:: Information ::

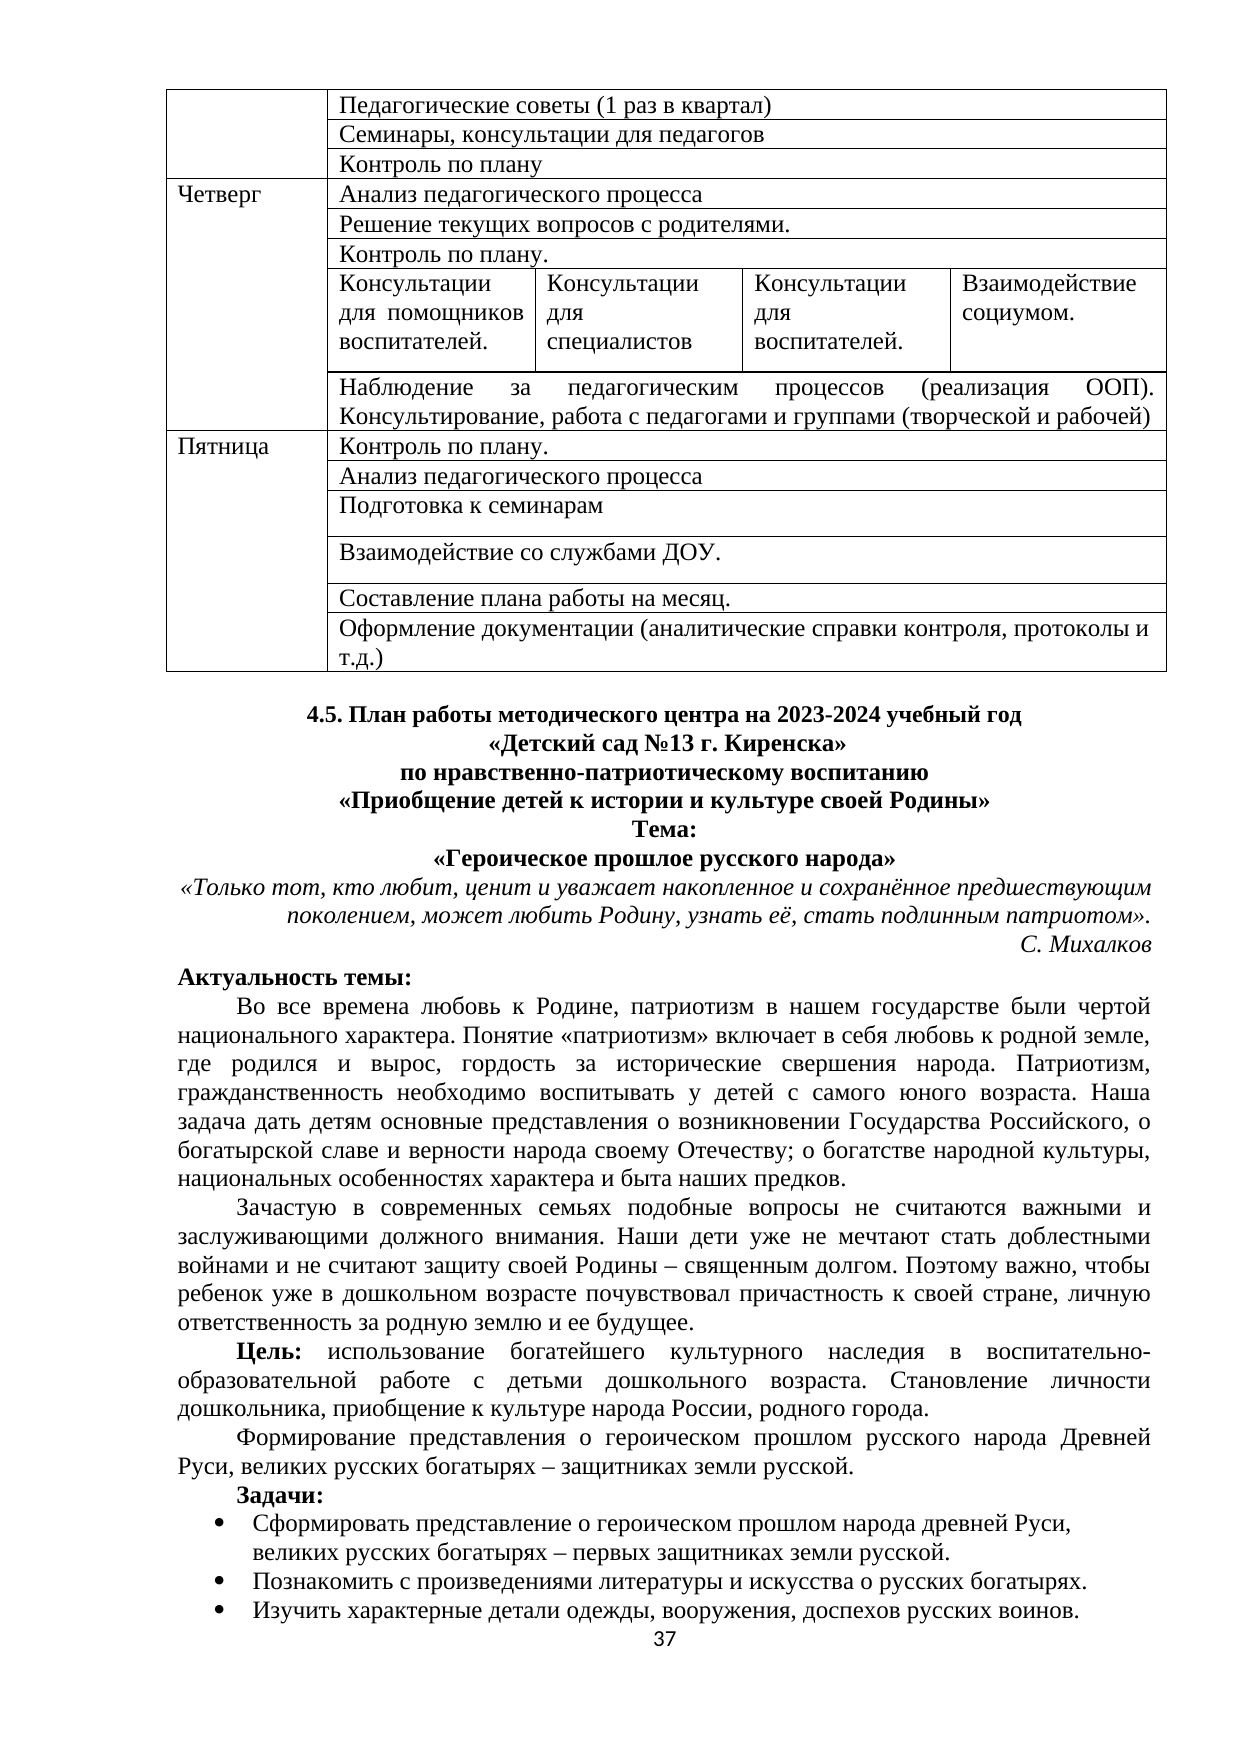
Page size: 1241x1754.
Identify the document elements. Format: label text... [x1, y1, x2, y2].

table_cell Консультации для воспитателей. [743, 269, 950, 371]
text «Детский сад №13 г. Киренска» [177, 728, 1152, 757]
text «Приобщение детей к истории и культуре своей Родины» [177, 786, 1152, 814]
text по нравственно-патриотическому воспитанию [177, 757, 1152, 786]
table_cell Взаимодействие со службами ДОУ. [328, 537, 1166, 582]
text Зачастую в современных семьях подобные вопросы не считаются важными и заслуживающими должного внимания. Наши дети уже не мечтают стать доблестными войнами и не считают защиту своей Родины – священным долгом. Поэтому важно, чтобы ребенок уже в дошкольном возрасте почувствовал причастность к своей стране, личную ответственность за родную землю и ее будущее. [177, 1192, 1152, 1336]
table_cell Четверг [167, 179, 327, 430]
text Цель: использование богатейшего культурного наследия в воспитательно-образовательной работе с детьми дошкольного возраста. Становление личности дошкольника, приобщение к культуре народа России, родного города. [177, 1336, 1152, 1422]
table_cell Пятница [167, 431, 327, 671]
table_cell Контроль по плану. [328, 239, 1166, 267]
text 4.5. План работы методического центра на 2023-2024 учебный год [177, 701, 1152, 728]
table_cell Оформление документации (аналитические справки контроля, протоколы и т.д.) [328, 613, 1166, 671]
table_cell Наблюдение за педагогическим процессов (реализация ООП). Консультирование, работа с педагогами и группами (творческой и рабочей) [328, 373, 1166, 430]
text Во все времена любовь к Родине, патриотизм в нашем государстве были чертой национального характера. Понятие «патриотизм» включает в себя любовь к родной земле, где родился и вырос, гордость за исторические свершения народа. Патриотизм, гражданственность необходимо воспитывать у детей с самого юного возраста. Наша задача дать детям основные представления о возникновении Государства Российского, о богатырской славе и верности народа своему Отечеству; о богатстве народной культуры, национальных особенностях характера и быта наших предков. [177, 991, 1152, 1192]
text «Только тот, кто любит, ценит и уважает накопленное и сохранённое предшествующим поколением, может любить Родину, узнать её, стать подлинным патриотом». [177, 872, 1152, 929]
table_cell Контроль по плану. [328, 431, 1166, 460]
table_cell Подготовка к семинарам [328, 491, 1166, 536]
list Познакомить с произведениями литературы и искусства о русских богатырях. [215, 1566, 1152, 1595]
text С. Михалков [177, 929, 1152, 958]
list Изучить характерные детали одежды, вооружения, доспехов русских воинов. [215, 1595, 1152, 1623]
table_cell Составление плана работы на месяц. [328, 584, 1166, 612]
table_cell Консультации для помощников воспитателей. [328, 269, 535, 371]
list Сформировать представление о героическом прошлом народа древней Руси, великих русских богатырях – первых защитниках земли русской. [215, 1508, 1152, 1566]
table_cell Анализ педагогического процесса [328, 461, 1166, 489]
table_cell Решение текущих вопросов с родителями. [328, 209, 1166, 238]
text Актуальность темы: [177, 958, 1152, 991]
text «Героическое прошлое русского народа» [177, 843, 1152, 872]
table_cell Контроль по плану [328, 149, 1166, 178]
text Формирование представления о героическом прошлом русского народа Древней Руси, великих русских богатырях – защитниках земли русской. [177, 1422, 1152, 1480]
table_cell Анализ педагогического процесса [328, 179, 1166, 208]
text Задачи: [177, 1480, 1152, 1508]
table_cell Педагогические советы (1 раз в квартал) [328, 90, 1166, 118]
text Тема: [177, 814, 1152, 843]
table_cell Взаимодействие социумом. [951, 269, 1166, 371]
table_cell Консультации для специалистов [536, 269, 742, 371]
table_cell Семинары, консультации для педагогов [328, 120, 1166, 148]
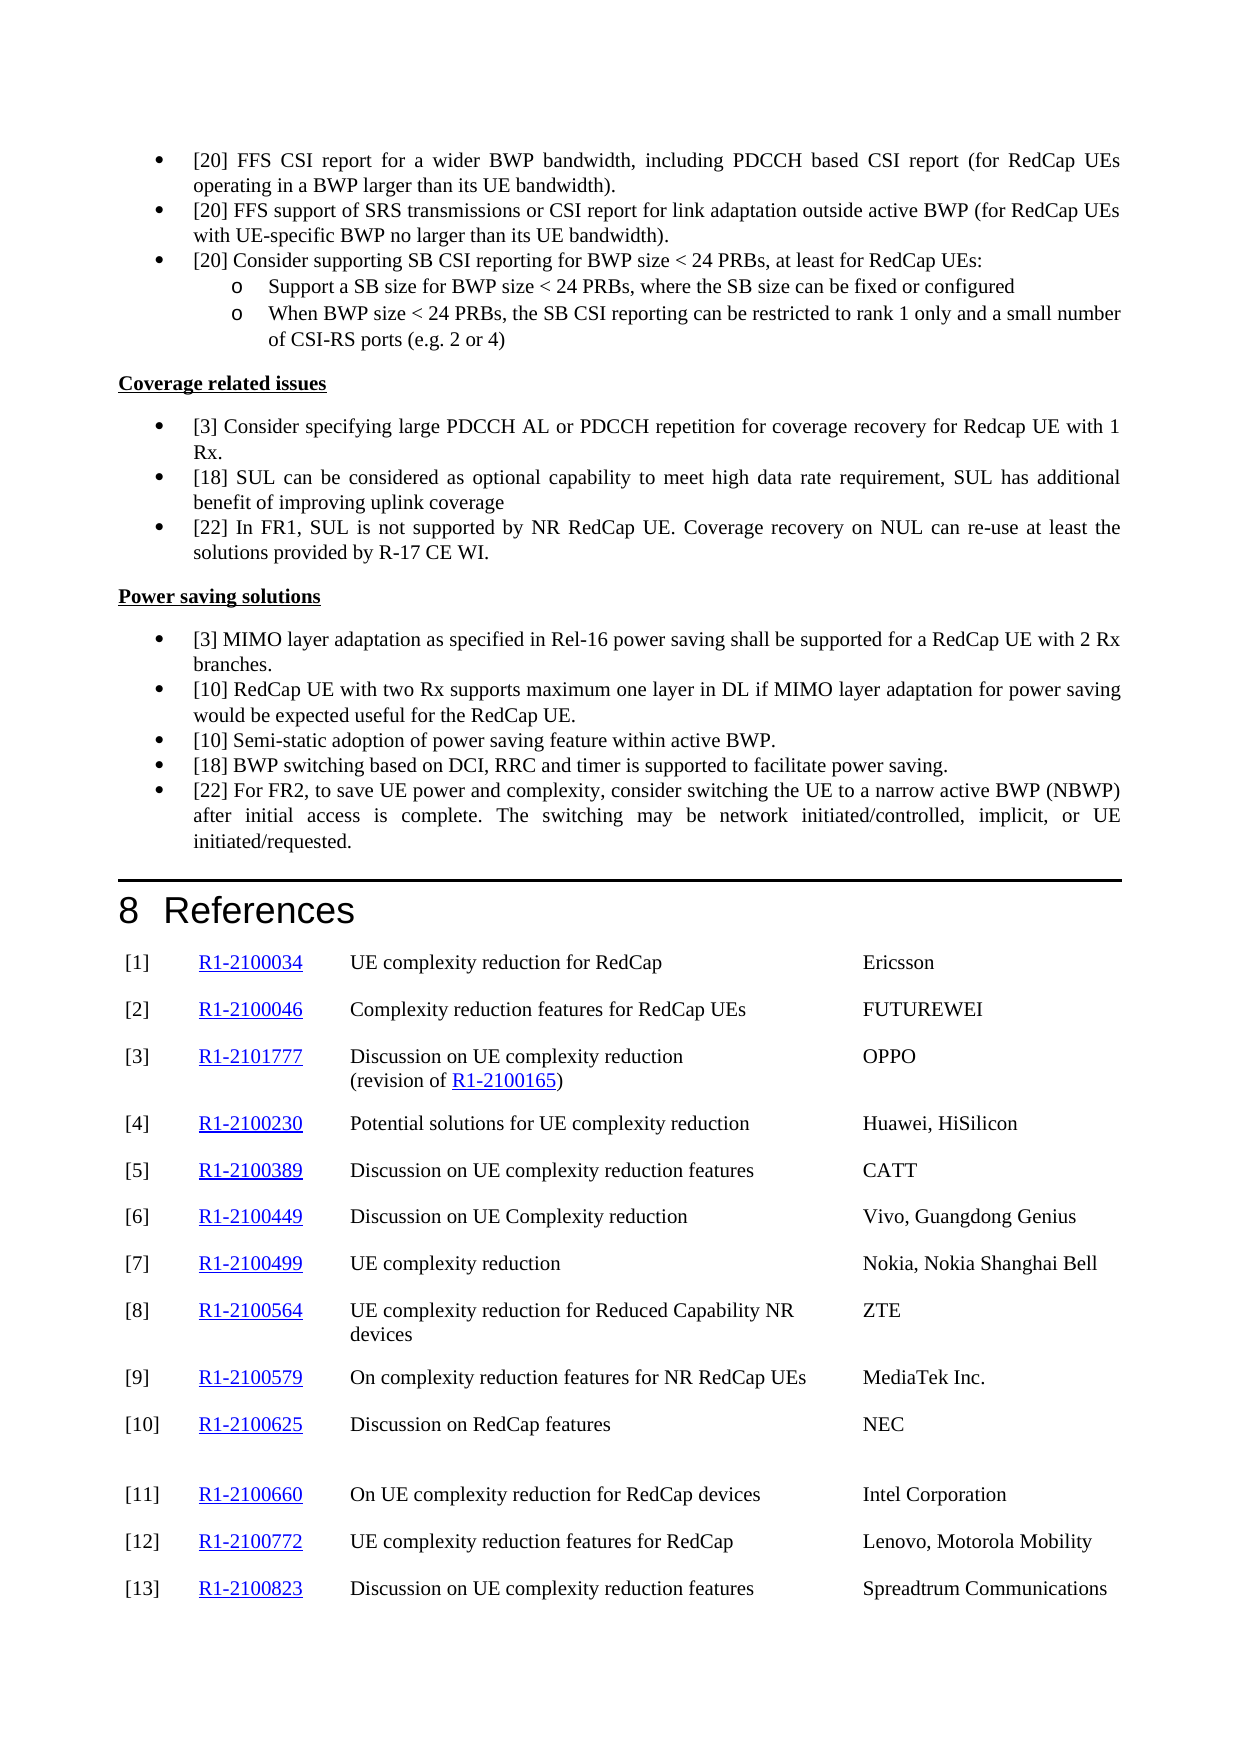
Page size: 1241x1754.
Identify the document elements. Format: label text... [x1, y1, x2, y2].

table_cell [3] [118, 1044, 191, 1111]
table_cell Vivo, Guangdong Genius [855, 1205, 1121, 1251]
table_cell Intel Corporation [855, 1482, 1121, 1529]
subtitle References [118, 882, 1122, 931]
text Coverage related issues [118, 371, 1122, 395]
table_cell R1-2100046 [191, 997, 343, 1044]
table_cell [11] [118, 1482, 191, 1529]
table_cell UE complexity reduction [343, 1251, 855, 1298]
list [18] BWP switching based on DCI, RRC and timer is supported to facilitate power saving. [156, 753, 1122, 777]
table_cell R1-2101777 [191, 1044, 343, 1111]
list Support a SB size for BWP size < 24 PRBs, where the SB size can be fixed or configured [231, 273, 1122, 299]
list [10] Semi-static adoption of power saving feature within active BWP. [156, 728, 1122, 752]
table_cell Nokia, Nokia Shanghai Bell [855, 1251, 1121, 1298]
table_header [1] [118, 950, 191, 997]
table_cell FUTUREWEI [855, 997, 1121, 1044]
table_cell [7] [118, 1251, 191, 1298]
table_cell Huawei, HiSilicon [855, 1111, 1121, 1158]
table_cell UE complexity reduction for Reduced Capability NR devices [343, 1298, 855, 1365]
table_cell R1-2100823 [191, 1576, 343, 1623]
table_cell MediaTek Inc. [855, 1365, 1121, 1412]
table_cell Spreadtrum Communications [855, 1576, 1121, 1623]
table_cell R1-2100660 [191, 1482, 343, 1529]
table_header UE complexity reduction for RedCap [343, 950, 855, 997]
table_cell R1-2100449 [191, 1205, 343, 1251]
list [20] FFS CSI report for a wider BWP bandwidth, including PDCCH based CSI report (for RedCap UEs operating in a BWP larger than its UE bandwidth). [156, 147, 1122, 197]
table_cell ZTE [855, 1298, 1121, 1365]
table_cell Discussion on UE complexity reduction features [343, 1158, 855, 1204]
table_cell R1-2100579 [191, 1365, 343, 1412]
table_cell Potential solutions for UE complexity reduction [343, 1111, 855, 1158]
table_cell [12] [118, 1529, 191, 1576]
table_cell [10] [118, 1412, 191, 1482]
table_cell Discussion on UE complexity reduction features [343, 1576, 855, 1623]
table_cell [5] [118, 1158, 191, 1204]
table_cell [4] [118, 1111, 191, 1158]
list [22] For FR2, to save UE power and complexity, consider switching the UE to a narrow active BWP (NBWP) after initial access is complete. The switching may be network initiated/controlled, implicit, or UE initiated/requested. [156, 778, 1122, 853]
table_header R1-2100034 [191, 950, 343, 997]
list [20] Consider supporting SB CSI reporting for BWP size < 24 PRBs, at least for RedCap UEs: [156, 248, 1122, 272]
table_cell On complexity reduction features for NR RedCap UEs [343, 1365, 855, 1412]
list [3] MIMO layer adaptation as specified in Rel-16 power saving shall be supported for a RedCap UE with 2 Rx branches. [156, 627, 1122, 676]
table_cell OPPO [855, 1044, 1121, 1111]
table_cell Discussion on RedCap features [343, 1412, 855, 1482]
list When BWP size < 24 PRBs, the SB CSI reporting can be restricted to rank 1 only and a small number of CSI-RS ports (e.g. 2 or 4) [231, 301, 1122, 351]
table_cell R1-2100772 [191, 1529, 343, 1576]
table_cell R1-2100230 [191, 1111, 343, 1158]
table_cell R1-2100625 [191, 1412, 343, 1482]
table_header Ericsson [855, 950, 1121, 997]
table_cell NEC [855, 1412, 1121, 1482]
table_cell [9] [118, 1365, 191, 1412]
table_cell [8] [118, 1298, 191, 1365]
list [10] RedCap UE with two Rx supports maximum one layer in DL if MIMO layer adaptation for power saving would be expected useful for the RedCap UE. [156, 677, 1122, 727]
table_cell UE complexity reduction features for RedCap [343, 1529, 855, 1576]
table_cell [6] [118, 1205, 191, 1251]
table_cell R1-2100389 [191, 1158, 343, 1204]
table_cell Discussion on UE complexity reduction (revision of R1-2100165) [343, 1044, 855, 1111]
list [3] Consider specifying large PDCCH AL or PDCCH repetition for coverage recovery for Redcap UE with 1 Rx. [156, 414, 1122, 464]
list [22] In FR1, SUL is not supported by NR RedCap UE. Coverage recovery on NUL can re-use at least the solutions provided by R-17 CE WI. [156, 515, 1122, 564]
table_cell On UE complexity reduction for RedCap devices [343, 1482, 855, 1529]
table_cell R1-2100499 [191, 1251, 343, 1298]
table_cell CATT [855, 1158, 1121, 1204]
table_cell [2] [118, 997, 191, 1044]
table_cell R1-2100564 [191, 1298, 343, 1365]
table_cell Discussion on UE Complexity reduction [343, 1205, 855, 1251]
table_cell Complexity reduction features for RedCap UEs [343, 997, 855, 1044]
text Power saving solutions [118, 584, 1122, 608]
table_cell Lenovo, Motorola Mobility [855, 1529, 1121, 1576]
list [18] SUL can be considered as optional capability to meet high data rate requirement, SUL has additional benefit of improving uplink coverage [156, 464, 1122, 514]
table_cell [13] [118, 1576, 191, 1623]
list [20] FFS support of SRS transmissions or CSI report for link adaptation outside active BWP (for RedCap UEs with UE-specific BWP no larger than its UE bandwidth). [156, 198, 1122, 247]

:::

**Exercise prompt**
Where a line of the data contains "solutions", copy that line.

**Completed exercise**
table_cell Potential solutions for UE complexity reduction [343, 1111, 855, 1158]
list [22] In FR1, SUL is not supported by NR RedCap UE. Coverage recovery on NUL can re-use at least the solutions provided by R-17 CE WI. [156, 515, 1122, 564]
text Power saving solutions [118, 584, 1122, 608]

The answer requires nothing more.